■ Problem statement ■
Everything in the records below from the line containing "Participant User Guide" through the line containing "software development lifecycle;" is to be reproduced exactly, those two lines included; no picture is to be copied.

■ Provided data ■

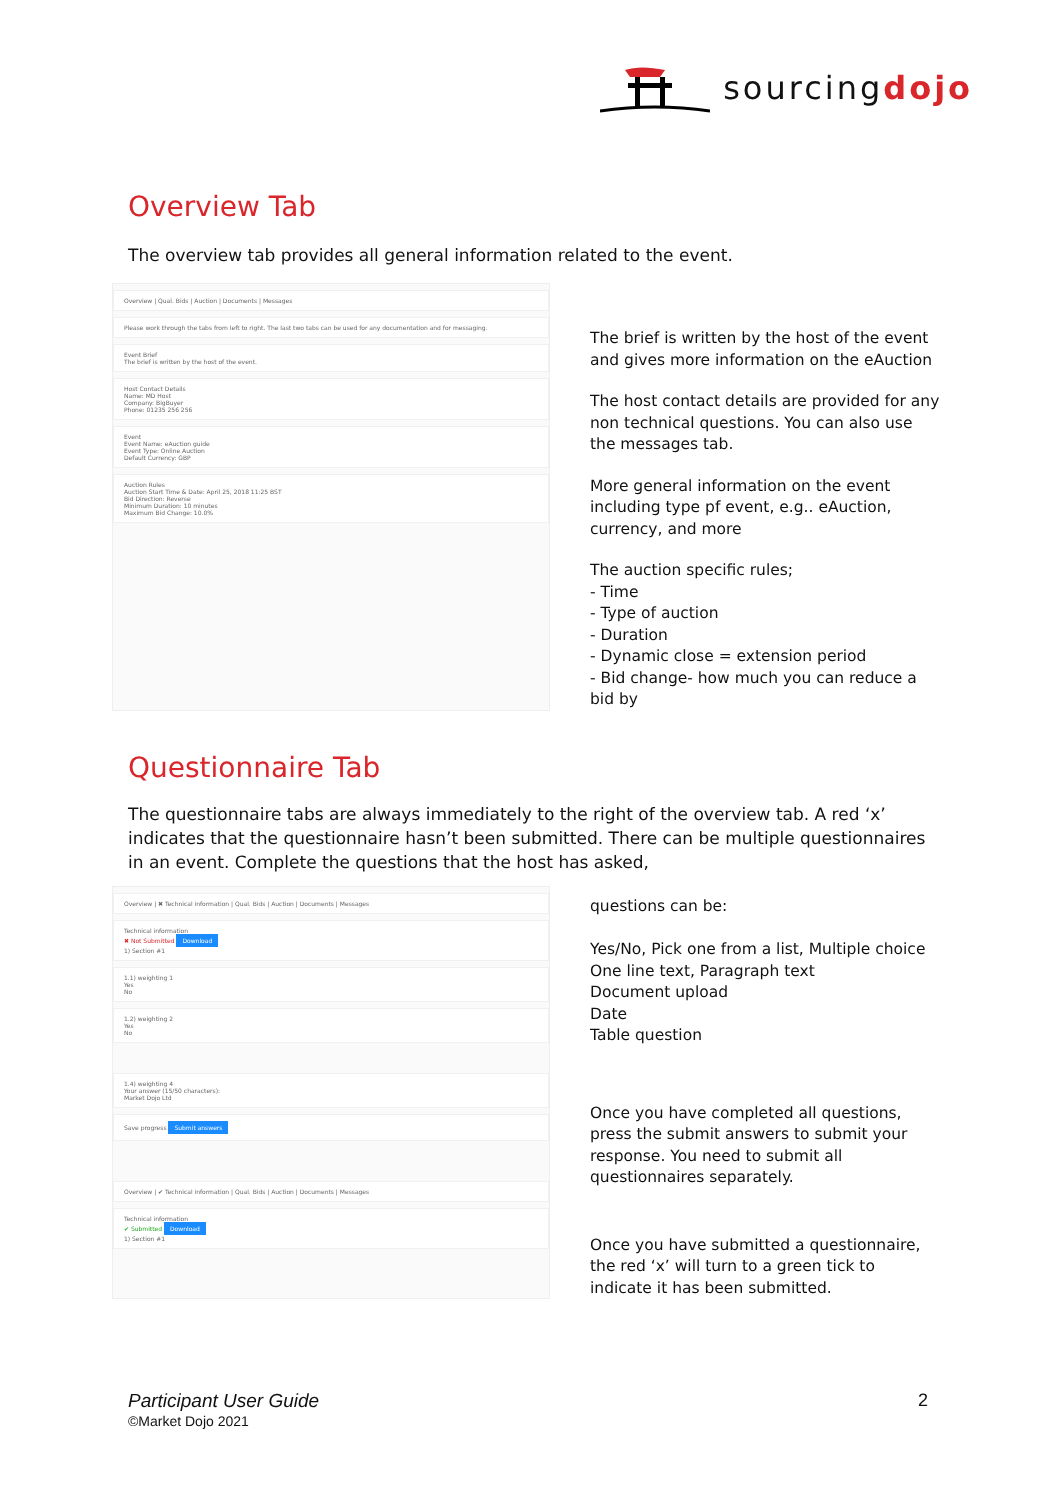sourcingdojo
Overview Tab
The overview tab provides all general information related to the event.
Overview | Qual. Bids | Auction | Documents | Messages
Please work through the tabs from left to right. The last two tabs can be used for any documentation and for messaging.
Event Brief
The brief is written by the host of the event.
Host Contact Details
Name: MD Host
Company: BigBuyer
Phone: 01235 256 256
Event
Event Name: eAuction guide
Event Type: Online Auction
Default Currency: GBP
Auction Rules
Auction Start Time & Date: April 25, 2018 11:25 BST
Bid Direction: Reverse
Minimum Duration: 10 minutes
Maximum Bid Change: 10.0%
The brief is written by the host of the event and gives more information on the eAuction
The host contact details are provided for any non technical questions. You can also use the messages tab.
More general information on the event including type pf event, e.g.. eAuction, currency, and more
The auction specific rules;
- Time
- Type of auction
- Duration
- Dynamic close = extension period
- Bid change- how much you can reduce a bid by
Questionnaire Tab
The questionnaire tabs are always immediately to the right of the overview tab. A red ‘x’ indicates that the questionnaire hasn’t been submitted. There can be multiple questionnaires in an event. Complete the questions that the host has asked,
Overview | ✖ Technical information | Qual. Bids | Auction | Documents | Messages
Technical information
✖ Not Submitted Download
1) Section #1
1.1) weighting 1
Yes
No
1.2) weighting 2
Yes
No
1.4) weighting 4
Your answer (15/50 characters):
Market Dojo Ltd
Save progress Submit answers
Overview | ✔ Technical information | Qual. Bids | Auction | Documents | Messages
Technical information
✔ Submitted Download
1) Section #1
questions can be:
Yes/No, Pick one from a list, Multiple choice
One line text, Paragraph text
Document upload
Date
Table question
Once you have completed all questions, press the submit answers to submit your response. You need to submit all questionnaires separately.
Once you have submitted a questionnaire, the red ‘x’ will turn to a green tick to indicate it has been submitted.
Participant User Guide
©Market Dojo 2021
2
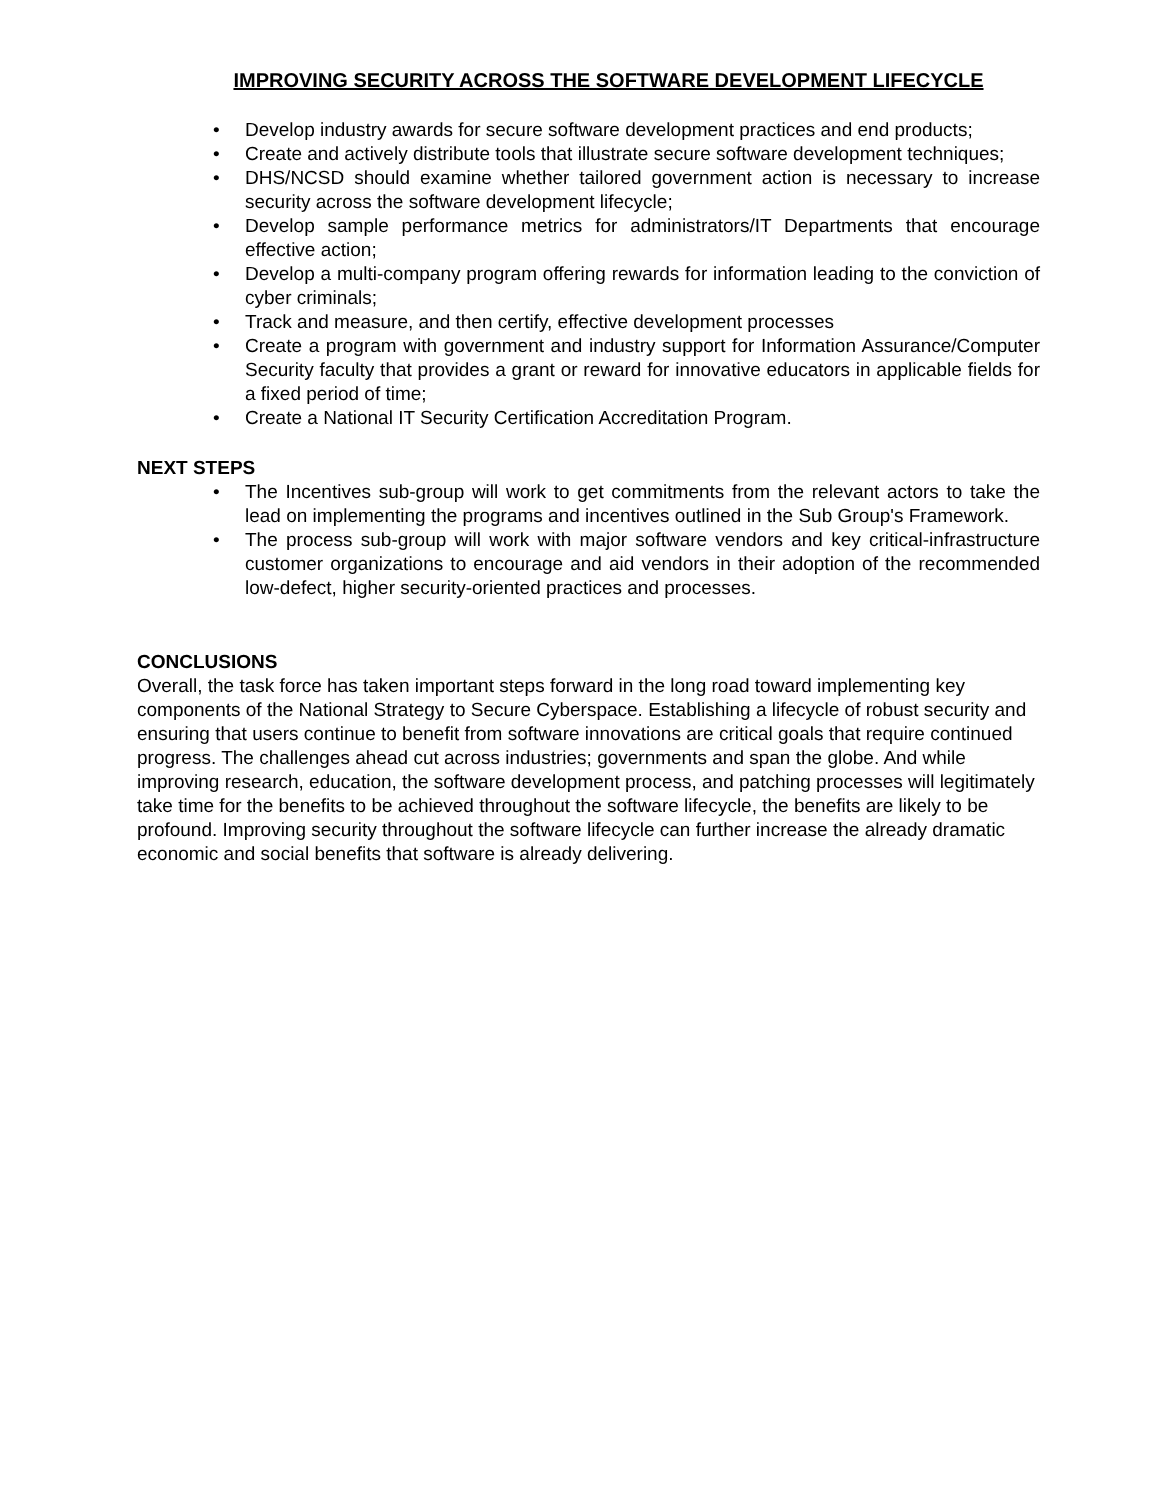IMPROVING SECURITY ACROSS THE SOFTWARE DEVELOPMENT LIFECYCLE
• Develop industry awards for secure software development practices and end products;
• Create and actively distribute tools that illustrate secure software development techniques;
• DHS/NCSD should examine whether tailored government action is necessary to increase security across the software development lifecycle;
• Develop sample performance metrics for administrators/IT Departments that encourage effective action;
• Develop a multi-company program offering rewards for information leading to the conviction of cyber criminals;
• Track and measure, and then certify, effective development processes
• Create a program with government and industry support for Information Assurance/Computer Security faculty that provides a grant or reward for innovative educators in applicable fields for a fixed period of time;
• Create a National IT Security Certification Accreditation Program.
NEXT STEPS
• The Incentives sub-group will work to get commitments from the relevant actors to take the lead on implementing the programs and incentives outlined in the Sub Group's Framework.
• The process sub-group will work with major software vendors and key critical-infrastructure customer organizations to encourage and aid vendors in their adoption of the recommended low-defect, higher security-oriented practices and processes.
CONCLUSIONS
Overall, the task force has taken important steps forward in the long road toward implementing key components of the National Strategy to Secure Cyberspace. Establishing a lifecycle of robust security and ensuring that users continue to benefit from software innovations are critical goals that require continued progress. The challenges ahead cut across industries; governments and span the globe. And while improving research, education, the software development process, and patching processes will legitimately take time for the benefits to be achieved throughout the software lifecycle, the benefits are likely to be profound. Improving security throughout the software lifecycle can further increase the already dramatic economic and social benefits that software is already delivering.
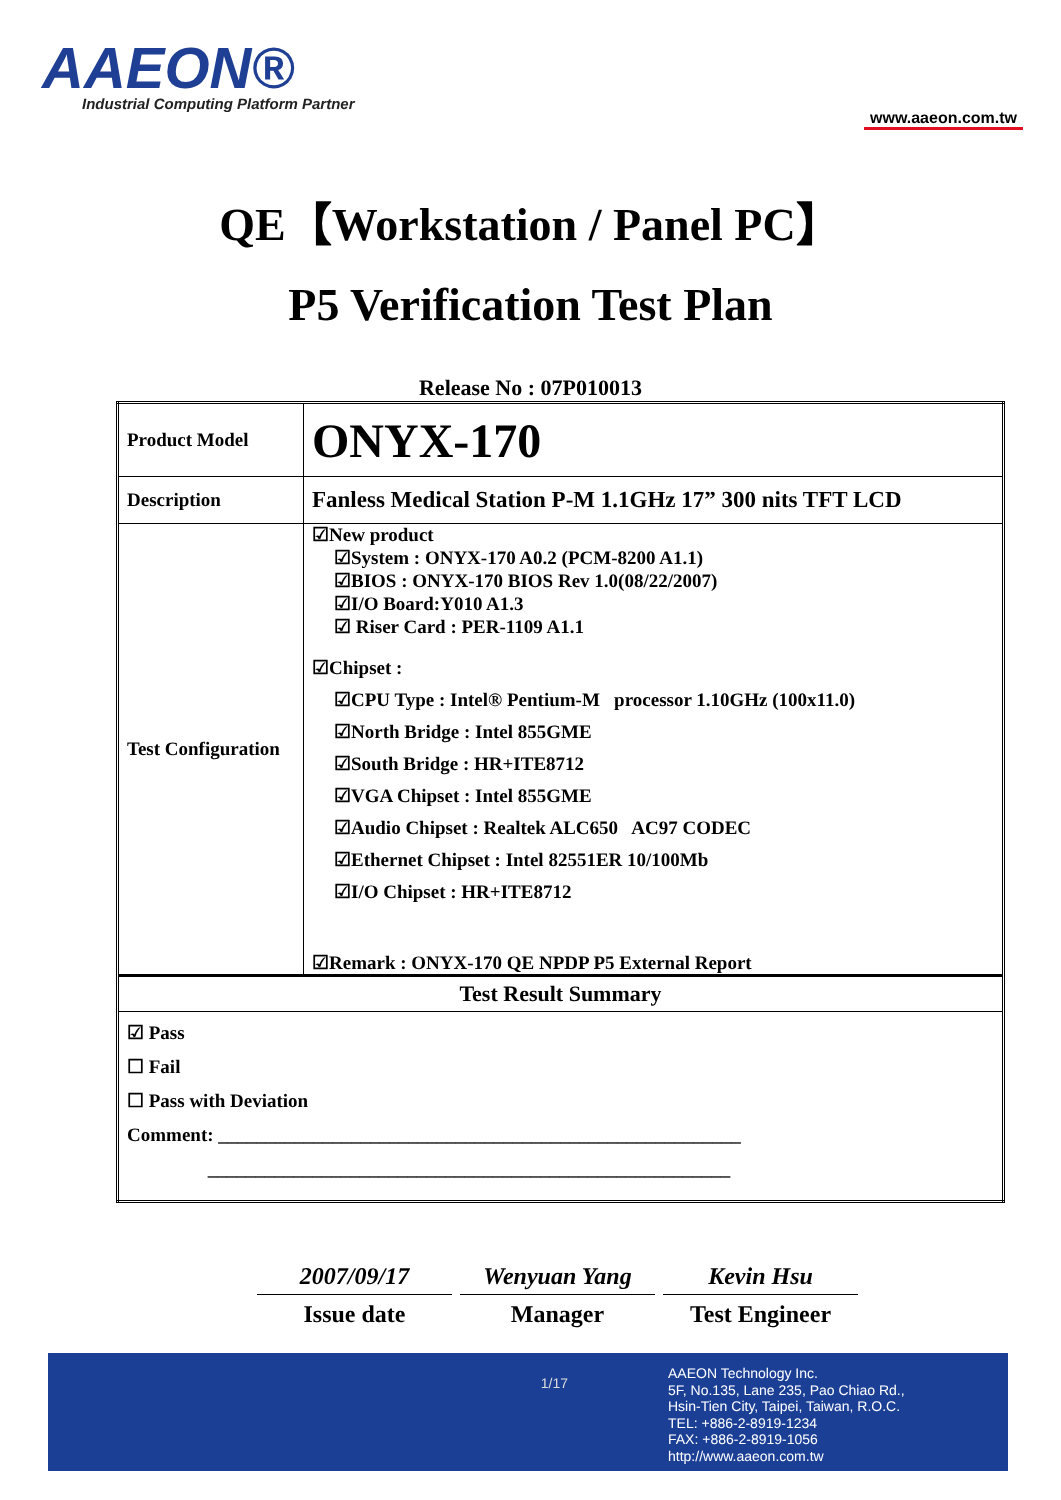AAEON®
Industrial Computing Platform Partner
www.aaeon.com.tw
QE【Workstation / Panel PC】
P5 Verification Test Plan
Release No : 07P010013
| Product Model | ONYX-170 |
| Description | Fanless Medical Station P-M 1.1GHz 17” 300 nits TFT LCD |
| Test Configuration | ☑New product ☑System : ONYX-170 A0.2 (PCM-8200 A1.1) ☑BIOS : ONYX-170 BIOS Rev 1.0(08/22/2007) ☑I/O Board:Y010 A1.3 ☑ Riser Card : PER-1109 A1.1 ☑Chipset : ☑CPU Type : Intel® Pentium-M processor 1.10GHz (100x11.0) ☑North Bridge : Intel 855GME ☑South Bridge : HR+ITE8712 ☑VGA Chipset : Intel 855GME ☑Audio Chipset : Realtek ALC650 AC97 CODEC ☑Ethernet Chipset : Intel 82551ER 10/100Mb ☑I/O Chipset : HR+ITE8712 ☑Remark : ONYX-170 QE NPDP P5 External Report |
| Test Result Summary | |
| ☑ Pass ☐ Fail ☐ Pass with Deviation Comment: _______________________________________________________ _______________________________________________________ | |
2007/09/17
Issue date
Wenyuan Yang
Manager
Kevin Hsu
Test Engineer
1/17
AAEON Technology Inc.
5F, No.135, Lane 235, Pao Chiao Rd.,
Hsin-Tien City, Taipei, Taiwan, R.O.C.
TEL: +886-2-8919-1234
FAX: +886-2-8919-1056
http://www.aaeon.com.tw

■ Response box ■
Participant User Guide
©Market Dojo 2021
2
IMPROVING SECURITY ACROSS THE SOFTWARE DEVELOPMENT LIFECYCLE
• Develop industry awards for secure software development practices and end products;
• Create and actively distribute tools that illustrate secure software development techniques;
• DHS/NCSD should examine whether tailored government action is necessary to increase security across the software development lifecycle;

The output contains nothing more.